Wednesday, October 18, 2006

"Live 'n' learn," or, "D'oh!"

One of the drawbacks of running a class in this format is that it's often hard to tell just how much we can "push the envelope."

We've now spent a bit of time talking about linear transformations, and I daresay most of the folks in the class are pretty adept at (1) testing algebraically whether or not a given function is a linear transformation using the defining characteristics of linear transformations, (2) determining the action of a linear transformation algebraically, given its action on a set of basis vectors, and (3) setting up a matrix which performs the given linear transformation. I know some of us have even begun to tackle the problems from Section 3.4, wherein we consider linear transformations in arbitrary "exotic" vector spaces.

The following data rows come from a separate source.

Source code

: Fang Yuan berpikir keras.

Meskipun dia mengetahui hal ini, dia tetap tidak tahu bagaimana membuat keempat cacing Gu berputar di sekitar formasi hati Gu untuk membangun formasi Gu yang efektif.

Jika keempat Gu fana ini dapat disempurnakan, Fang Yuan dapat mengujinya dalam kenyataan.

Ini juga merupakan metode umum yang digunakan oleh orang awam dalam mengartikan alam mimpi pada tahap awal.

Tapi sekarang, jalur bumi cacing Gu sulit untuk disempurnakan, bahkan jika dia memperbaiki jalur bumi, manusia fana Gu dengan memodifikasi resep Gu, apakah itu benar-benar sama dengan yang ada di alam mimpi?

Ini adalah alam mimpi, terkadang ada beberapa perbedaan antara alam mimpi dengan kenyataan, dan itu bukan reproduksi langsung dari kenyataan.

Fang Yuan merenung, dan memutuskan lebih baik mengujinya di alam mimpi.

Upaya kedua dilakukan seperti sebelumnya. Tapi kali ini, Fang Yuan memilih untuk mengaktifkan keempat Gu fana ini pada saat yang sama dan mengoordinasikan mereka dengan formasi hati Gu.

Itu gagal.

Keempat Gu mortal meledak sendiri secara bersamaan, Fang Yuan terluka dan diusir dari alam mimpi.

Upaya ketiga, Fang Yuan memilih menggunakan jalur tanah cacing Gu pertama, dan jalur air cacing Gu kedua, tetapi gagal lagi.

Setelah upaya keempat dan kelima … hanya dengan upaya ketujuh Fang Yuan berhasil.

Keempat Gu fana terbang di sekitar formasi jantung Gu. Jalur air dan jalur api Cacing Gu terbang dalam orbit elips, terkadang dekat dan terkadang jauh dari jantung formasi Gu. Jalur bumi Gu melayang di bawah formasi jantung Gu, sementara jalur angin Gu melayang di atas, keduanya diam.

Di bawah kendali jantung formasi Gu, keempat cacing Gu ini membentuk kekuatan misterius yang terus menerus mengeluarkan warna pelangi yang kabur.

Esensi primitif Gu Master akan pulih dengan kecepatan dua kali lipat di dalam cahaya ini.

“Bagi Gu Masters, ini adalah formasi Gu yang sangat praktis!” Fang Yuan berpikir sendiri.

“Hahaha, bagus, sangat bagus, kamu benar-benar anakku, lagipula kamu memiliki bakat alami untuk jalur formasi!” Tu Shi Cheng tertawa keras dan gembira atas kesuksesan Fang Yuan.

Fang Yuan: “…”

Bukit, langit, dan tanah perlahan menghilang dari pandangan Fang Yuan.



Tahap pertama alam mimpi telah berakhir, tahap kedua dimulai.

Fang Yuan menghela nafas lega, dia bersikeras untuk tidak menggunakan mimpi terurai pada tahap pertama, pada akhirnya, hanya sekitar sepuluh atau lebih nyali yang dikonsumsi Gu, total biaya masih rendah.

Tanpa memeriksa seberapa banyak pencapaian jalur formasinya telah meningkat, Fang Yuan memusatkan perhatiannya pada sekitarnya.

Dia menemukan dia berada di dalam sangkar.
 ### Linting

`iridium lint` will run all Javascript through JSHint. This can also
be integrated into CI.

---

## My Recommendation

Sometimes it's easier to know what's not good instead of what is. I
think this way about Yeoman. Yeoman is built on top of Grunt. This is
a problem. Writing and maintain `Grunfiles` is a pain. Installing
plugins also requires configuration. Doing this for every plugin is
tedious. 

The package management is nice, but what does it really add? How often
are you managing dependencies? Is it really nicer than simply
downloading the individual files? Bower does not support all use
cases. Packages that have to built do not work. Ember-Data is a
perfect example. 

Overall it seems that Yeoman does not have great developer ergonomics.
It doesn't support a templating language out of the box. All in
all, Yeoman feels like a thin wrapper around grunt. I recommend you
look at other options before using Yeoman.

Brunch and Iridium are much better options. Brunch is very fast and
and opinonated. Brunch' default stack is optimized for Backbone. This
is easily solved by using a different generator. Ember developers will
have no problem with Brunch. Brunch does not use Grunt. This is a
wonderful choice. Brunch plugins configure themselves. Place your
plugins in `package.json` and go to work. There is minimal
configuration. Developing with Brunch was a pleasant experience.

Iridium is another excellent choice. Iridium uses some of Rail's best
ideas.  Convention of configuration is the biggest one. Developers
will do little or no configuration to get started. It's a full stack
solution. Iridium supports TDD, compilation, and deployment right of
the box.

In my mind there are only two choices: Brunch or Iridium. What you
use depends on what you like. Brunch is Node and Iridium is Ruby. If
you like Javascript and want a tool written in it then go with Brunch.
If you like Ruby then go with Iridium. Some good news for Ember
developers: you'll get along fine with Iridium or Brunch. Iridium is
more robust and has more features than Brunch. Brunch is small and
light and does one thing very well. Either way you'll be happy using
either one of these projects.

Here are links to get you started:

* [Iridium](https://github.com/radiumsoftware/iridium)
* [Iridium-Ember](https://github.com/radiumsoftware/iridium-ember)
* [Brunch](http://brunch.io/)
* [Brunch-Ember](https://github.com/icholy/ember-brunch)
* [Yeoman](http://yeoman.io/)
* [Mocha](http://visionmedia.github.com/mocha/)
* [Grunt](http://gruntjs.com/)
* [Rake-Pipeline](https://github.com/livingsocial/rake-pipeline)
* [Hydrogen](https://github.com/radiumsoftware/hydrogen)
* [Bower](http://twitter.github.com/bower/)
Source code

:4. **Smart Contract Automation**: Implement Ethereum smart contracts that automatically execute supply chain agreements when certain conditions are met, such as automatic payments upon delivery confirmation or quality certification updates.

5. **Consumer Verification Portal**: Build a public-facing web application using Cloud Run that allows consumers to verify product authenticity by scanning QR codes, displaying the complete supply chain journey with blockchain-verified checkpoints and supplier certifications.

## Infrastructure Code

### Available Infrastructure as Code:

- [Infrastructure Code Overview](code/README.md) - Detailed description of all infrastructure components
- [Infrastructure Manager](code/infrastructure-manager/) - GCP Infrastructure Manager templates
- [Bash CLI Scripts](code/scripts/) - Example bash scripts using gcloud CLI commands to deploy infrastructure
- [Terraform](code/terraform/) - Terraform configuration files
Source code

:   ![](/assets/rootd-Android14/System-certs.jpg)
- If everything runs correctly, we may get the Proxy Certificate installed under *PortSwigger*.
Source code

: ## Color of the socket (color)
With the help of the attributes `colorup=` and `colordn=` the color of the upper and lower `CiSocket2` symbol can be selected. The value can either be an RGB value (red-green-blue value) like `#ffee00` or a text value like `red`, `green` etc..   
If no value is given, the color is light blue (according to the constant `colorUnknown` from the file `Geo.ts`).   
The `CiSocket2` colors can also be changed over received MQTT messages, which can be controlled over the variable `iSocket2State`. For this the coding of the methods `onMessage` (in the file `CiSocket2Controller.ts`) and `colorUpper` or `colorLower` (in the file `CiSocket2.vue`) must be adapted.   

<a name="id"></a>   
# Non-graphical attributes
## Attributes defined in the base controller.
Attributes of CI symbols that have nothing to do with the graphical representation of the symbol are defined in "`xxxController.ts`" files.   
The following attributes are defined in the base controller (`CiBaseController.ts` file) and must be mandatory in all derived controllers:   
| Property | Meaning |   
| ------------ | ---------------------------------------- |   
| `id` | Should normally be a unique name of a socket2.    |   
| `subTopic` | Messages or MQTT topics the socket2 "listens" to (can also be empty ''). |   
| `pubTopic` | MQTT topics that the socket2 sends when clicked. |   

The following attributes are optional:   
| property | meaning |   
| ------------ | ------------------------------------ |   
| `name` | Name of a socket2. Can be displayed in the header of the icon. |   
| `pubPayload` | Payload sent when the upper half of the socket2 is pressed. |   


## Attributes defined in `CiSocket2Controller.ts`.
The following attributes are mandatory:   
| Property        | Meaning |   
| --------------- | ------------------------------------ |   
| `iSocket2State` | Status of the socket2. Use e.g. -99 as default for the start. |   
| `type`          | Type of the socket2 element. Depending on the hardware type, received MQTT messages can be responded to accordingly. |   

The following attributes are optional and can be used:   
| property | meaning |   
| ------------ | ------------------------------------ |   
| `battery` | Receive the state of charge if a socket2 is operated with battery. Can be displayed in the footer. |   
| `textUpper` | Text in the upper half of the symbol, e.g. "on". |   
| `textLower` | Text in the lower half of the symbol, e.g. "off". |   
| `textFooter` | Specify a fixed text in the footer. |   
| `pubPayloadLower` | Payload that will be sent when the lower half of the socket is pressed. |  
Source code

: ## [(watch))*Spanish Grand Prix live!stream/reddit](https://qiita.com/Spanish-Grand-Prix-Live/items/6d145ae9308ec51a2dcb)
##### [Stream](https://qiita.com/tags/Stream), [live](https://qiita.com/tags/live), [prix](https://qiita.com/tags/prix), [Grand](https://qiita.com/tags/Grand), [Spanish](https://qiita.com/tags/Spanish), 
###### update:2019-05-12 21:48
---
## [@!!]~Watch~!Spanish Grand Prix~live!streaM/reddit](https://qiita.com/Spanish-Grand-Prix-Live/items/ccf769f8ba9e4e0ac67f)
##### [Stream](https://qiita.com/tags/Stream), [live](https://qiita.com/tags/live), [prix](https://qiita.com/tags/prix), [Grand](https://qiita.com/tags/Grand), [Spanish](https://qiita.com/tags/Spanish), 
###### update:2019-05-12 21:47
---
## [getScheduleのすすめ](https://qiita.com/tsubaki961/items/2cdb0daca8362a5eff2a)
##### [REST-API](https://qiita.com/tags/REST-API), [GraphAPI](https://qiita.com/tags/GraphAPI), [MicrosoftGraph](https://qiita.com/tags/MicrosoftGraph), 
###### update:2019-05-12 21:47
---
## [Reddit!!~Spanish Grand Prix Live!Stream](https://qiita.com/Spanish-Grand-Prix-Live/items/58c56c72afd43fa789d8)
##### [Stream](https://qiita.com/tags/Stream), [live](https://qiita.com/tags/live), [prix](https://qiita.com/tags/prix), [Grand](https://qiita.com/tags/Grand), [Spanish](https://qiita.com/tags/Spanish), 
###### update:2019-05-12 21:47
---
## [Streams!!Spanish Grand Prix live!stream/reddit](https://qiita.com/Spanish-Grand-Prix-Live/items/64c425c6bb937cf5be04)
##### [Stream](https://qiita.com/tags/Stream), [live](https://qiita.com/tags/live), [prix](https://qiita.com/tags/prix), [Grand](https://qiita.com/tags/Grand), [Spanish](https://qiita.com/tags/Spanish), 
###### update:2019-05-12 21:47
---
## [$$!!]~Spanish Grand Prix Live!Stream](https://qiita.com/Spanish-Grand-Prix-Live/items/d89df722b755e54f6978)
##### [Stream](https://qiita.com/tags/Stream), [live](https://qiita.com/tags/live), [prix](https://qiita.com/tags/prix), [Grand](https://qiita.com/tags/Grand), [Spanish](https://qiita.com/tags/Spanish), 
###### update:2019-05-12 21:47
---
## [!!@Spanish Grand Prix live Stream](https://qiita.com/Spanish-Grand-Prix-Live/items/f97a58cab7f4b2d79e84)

But there's a word which appears frequently in the previous paragraph, and that word is "algebraically": indeed, so far as a class (some of the MATH 365 folks, like the crystal-gazers and the computer graphics programmers, whose research topics are quite geometric in nature, are excepted here) we have not considered linear transformations from a geometric point of view.

While I've already received one electronic request to remedy this oversight on Friday when we have a linear transformation free-for-all, it will do no good as far as today's quiz was concerned, in which I asked a rather bold question requiring the student to translate a geometric action into a linear transformation, and thence into a matrix.

While it was an ambitious question to ask, I'm glad to see that (a) a fair percentage of people in the class answered the first portion of the question nearly (or entirely!) correctly, and (b) an even more sizable chunk of the class mastered the second portion of the question splendidly, viz., constructing a matrix to mimic the transformation once its action on a basis was known.

In retrospect, I feel that the quiz was unfairly difficult (my bad), but I hope that all will soon come to see that the question is not an unreasonable one.

Onward! let us march, into a maelstrom of matrices and a hail of linear fire, as Friday brings us to consider linear transformations as they relate to every other aspect of a vector space's structure. Onward, onward, ONWARD!